Technics has a pricey new music maker that lets audiophiles who treasure tube amps and floor-standing tower speakers keep the analog faith and still embrace the best of today’s digital media.
Seen, but not heard in Technics’ Venetian suite at CES last week, the Technics SL-G700 Network Super Audio CD Player is defined as “a multi-digital player that covers most of the digital audio media available today—from traditional CD/SACD to the latest high-res and popular streaming services—and plays them all back in the highest possible quality.”
“Our audio engineers” (some on the job throughout the 20-year span when the Technics brand lay dormant, according to Technics’ business development manager Bill Voss) “were all thinking what to do, what was the reason to come back? What’s relevant, and what will other high-end audiophile companies eventually come up with? This product fits that mission perfectly.”
The goodies on the inside
The SL-G700 boasts “phenomenal build quality,” Voss said. “We’re on a mission to optimize the analog audio output for connected old-school gear.” He cited the SL-G700’s high-speed silent hybrid power supply, which has a discrete layout and meticulous tuning to realize a high signal-to-noise ratio, as well as the player’s isolated dual mono construction digital-to-analog circuitry, based on Asahi Kasei Microdevices AK4497 DACs.
A noise-isolating, battery-driven, ultra-low-jitter clock generator powers the digital audio signal processing, while a separate interference-eliminating D/A circuit is onboard just for headphone listening via a Class AA amplifier. Technics’ own processor—dubbed JENO (Jitter Elimination and Noise-shaping Optimization)—clicks on only when headphones are connected.
The networking side of the SL-G700 will pull in streaming audio from Tidal—including the “Masters” selections encoded in MQA format—in addition to Spotify, Deezer, and the thousands of free internet radio stations aggregated by the V-Tuner streaming service. More streaming services will likely be added before the player launches. All will be accessible within the Technics Audio Center app that Voss couldn’t show me “because it’s still under construction.”

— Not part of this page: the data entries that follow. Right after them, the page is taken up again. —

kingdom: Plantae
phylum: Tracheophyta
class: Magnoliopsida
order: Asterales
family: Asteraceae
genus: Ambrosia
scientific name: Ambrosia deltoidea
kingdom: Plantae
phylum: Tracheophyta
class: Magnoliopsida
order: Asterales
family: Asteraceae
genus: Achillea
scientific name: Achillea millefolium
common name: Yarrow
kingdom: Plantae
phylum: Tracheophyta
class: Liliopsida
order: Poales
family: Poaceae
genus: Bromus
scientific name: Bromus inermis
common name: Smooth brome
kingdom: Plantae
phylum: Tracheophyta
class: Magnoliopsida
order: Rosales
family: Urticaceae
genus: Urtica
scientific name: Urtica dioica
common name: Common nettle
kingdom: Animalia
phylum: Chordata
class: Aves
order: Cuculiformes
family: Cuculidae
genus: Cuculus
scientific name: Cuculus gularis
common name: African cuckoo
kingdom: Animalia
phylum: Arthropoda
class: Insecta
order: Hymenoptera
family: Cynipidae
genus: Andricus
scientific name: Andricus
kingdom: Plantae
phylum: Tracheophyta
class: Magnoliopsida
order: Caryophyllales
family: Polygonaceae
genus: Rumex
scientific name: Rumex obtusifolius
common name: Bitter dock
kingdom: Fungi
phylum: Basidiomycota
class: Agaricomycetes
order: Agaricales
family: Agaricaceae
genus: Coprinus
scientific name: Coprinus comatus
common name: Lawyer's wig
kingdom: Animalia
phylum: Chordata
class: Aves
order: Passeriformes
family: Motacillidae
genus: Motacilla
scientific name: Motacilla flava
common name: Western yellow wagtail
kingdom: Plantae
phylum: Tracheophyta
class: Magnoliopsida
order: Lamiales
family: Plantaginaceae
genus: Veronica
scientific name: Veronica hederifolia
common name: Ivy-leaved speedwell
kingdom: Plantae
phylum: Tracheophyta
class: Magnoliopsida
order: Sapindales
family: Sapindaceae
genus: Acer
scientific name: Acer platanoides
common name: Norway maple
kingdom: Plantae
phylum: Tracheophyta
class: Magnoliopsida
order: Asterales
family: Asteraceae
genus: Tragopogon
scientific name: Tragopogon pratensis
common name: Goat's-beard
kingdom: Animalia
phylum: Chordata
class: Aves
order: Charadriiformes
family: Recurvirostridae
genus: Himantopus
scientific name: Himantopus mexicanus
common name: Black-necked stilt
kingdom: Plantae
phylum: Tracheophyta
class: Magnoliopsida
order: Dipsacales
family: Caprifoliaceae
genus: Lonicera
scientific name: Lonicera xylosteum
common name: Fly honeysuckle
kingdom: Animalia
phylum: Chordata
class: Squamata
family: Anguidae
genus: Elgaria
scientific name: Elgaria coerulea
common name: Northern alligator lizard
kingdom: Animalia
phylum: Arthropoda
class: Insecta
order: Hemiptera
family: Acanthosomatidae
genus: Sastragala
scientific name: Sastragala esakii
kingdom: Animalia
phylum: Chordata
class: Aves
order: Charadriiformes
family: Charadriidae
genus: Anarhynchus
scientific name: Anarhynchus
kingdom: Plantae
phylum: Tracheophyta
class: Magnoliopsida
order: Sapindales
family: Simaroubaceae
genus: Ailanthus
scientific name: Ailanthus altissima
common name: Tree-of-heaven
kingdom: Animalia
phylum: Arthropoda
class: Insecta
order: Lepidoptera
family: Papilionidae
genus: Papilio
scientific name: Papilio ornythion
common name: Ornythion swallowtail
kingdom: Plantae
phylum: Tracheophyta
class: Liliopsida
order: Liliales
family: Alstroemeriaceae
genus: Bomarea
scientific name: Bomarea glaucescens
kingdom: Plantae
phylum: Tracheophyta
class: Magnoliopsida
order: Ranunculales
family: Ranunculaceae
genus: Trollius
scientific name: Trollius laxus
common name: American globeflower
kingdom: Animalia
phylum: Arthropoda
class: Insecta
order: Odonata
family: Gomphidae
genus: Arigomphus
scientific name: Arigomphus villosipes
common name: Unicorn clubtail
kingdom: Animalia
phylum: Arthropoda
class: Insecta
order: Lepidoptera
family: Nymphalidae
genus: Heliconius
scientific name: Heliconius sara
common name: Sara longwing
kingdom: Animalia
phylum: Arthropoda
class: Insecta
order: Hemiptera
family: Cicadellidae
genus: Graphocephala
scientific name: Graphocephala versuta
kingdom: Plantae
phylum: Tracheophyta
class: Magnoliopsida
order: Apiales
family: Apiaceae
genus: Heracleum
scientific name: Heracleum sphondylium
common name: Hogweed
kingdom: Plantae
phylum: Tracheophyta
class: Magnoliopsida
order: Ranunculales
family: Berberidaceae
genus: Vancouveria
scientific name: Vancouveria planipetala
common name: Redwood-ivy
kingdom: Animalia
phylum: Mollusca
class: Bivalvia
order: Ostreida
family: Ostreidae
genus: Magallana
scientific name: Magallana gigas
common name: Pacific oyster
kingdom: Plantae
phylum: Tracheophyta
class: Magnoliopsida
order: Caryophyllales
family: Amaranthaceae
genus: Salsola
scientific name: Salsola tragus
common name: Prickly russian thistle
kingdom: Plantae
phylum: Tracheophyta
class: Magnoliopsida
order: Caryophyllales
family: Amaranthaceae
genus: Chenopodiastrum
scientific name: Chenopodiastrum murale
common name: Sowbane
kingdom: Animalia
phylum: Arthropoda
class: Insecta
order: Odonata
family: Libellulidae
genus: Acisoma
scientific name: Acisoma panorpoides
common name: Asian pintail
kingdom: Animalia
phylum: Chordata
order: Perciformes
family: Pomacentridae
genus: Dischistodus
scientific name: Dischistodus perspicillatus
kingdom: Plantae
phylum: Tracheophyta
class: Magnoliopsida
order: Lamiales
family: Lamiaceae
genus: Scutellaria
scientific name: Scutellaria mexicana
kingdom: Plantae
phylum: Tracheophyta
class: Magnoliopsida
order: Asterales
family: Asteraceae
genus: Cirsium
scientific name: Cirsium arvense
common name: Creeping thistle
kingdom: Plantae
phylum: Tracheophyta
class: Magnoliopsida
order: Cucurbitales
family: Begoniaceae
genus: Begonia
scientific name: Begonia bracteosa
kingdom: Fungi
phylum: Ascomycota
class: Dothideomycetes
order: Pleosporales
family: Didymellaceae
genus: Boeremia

The box makes wireless connections via Wi-Fi (dual-band 802.11ac), Bluetooth, Chromecast, and Apple Airplay 2. On the backside, your hard-wired connection options include both balanced (XLR) stereo outputs and variable-level RCA analog audio outputs. You’ll also get digital audio outputs (optical and coaxial), of course, but Technics also provides the same as inputs: “…good for things like connecting your old 300-disc CD changer and listening in a fresh way through this processor,” Voss said.
If you’re the type who buys downloadable music and stores it on a NAS box, Technics’ player will “find the files from the music server over DLNA on the Wi-Fi network, identify the music and play it,” Voss said. You’re not limited to Wi-Fi, of course, there’s a 100Mbps ethernet interface on the back panel as well.
Not Technics’ first rodeo
To be sure, Technics has fielded other network players and network-integrated amps (not to mention turntables) since Panasonic resurrected the brand in 2015. But this will be its first product to handle SACDs, which are encoded in Direct Stream Digital (DSD) format, in addition to Red Book Audio CDs. You might recall that Panasonic was one of the primary backers of DVD-Audio, which Voss believes was undone in part by its video-centric operating system. “You needed a TV monitor to operate the disc functions,” Voss said, “you couldn’t find the track you wanted without a screen, very frustrating.”
When the SL-G700 is in SACD/CD playback mode, all power supplies—except those for the circuit blocks necessary for disc playback—are shut off, improving the quality of the stereo-only sound output. Yes, you read that right. Technics has decided that high-end audio guys don’t give a hoot about the multi-channel mixes that come on many SACDs. “Two-channel high-res is all they want,” Voss said.
Technics is also touting its High-Res Remaster processing, which the company says will expand the bandwidth and bit depth of any source material. Music encoded in 44.1kHz/16-bit resolution—and even lossy tracks like MP3s—it says can be revved up to high-res 192kHz/32-bit resolution. Color us skeptical on that claim. We haven’t heard this player, but no one can create something from nothing. If the data isn’t in there in the first place, where exactly is it coming from?
That aside, we heard plenty to like about Technics’ new player. And by now, you’re probably wondering what it’s going to cost when it comes to market later this year. “$3,500 is our target,” said Voss. And if you want to pair it with its most logical soul mate—the aesthetically matched Grand Class SU-G700 integrated stereo amplifier that came out in 2017—be prepared to toss another $2,500 on the counter.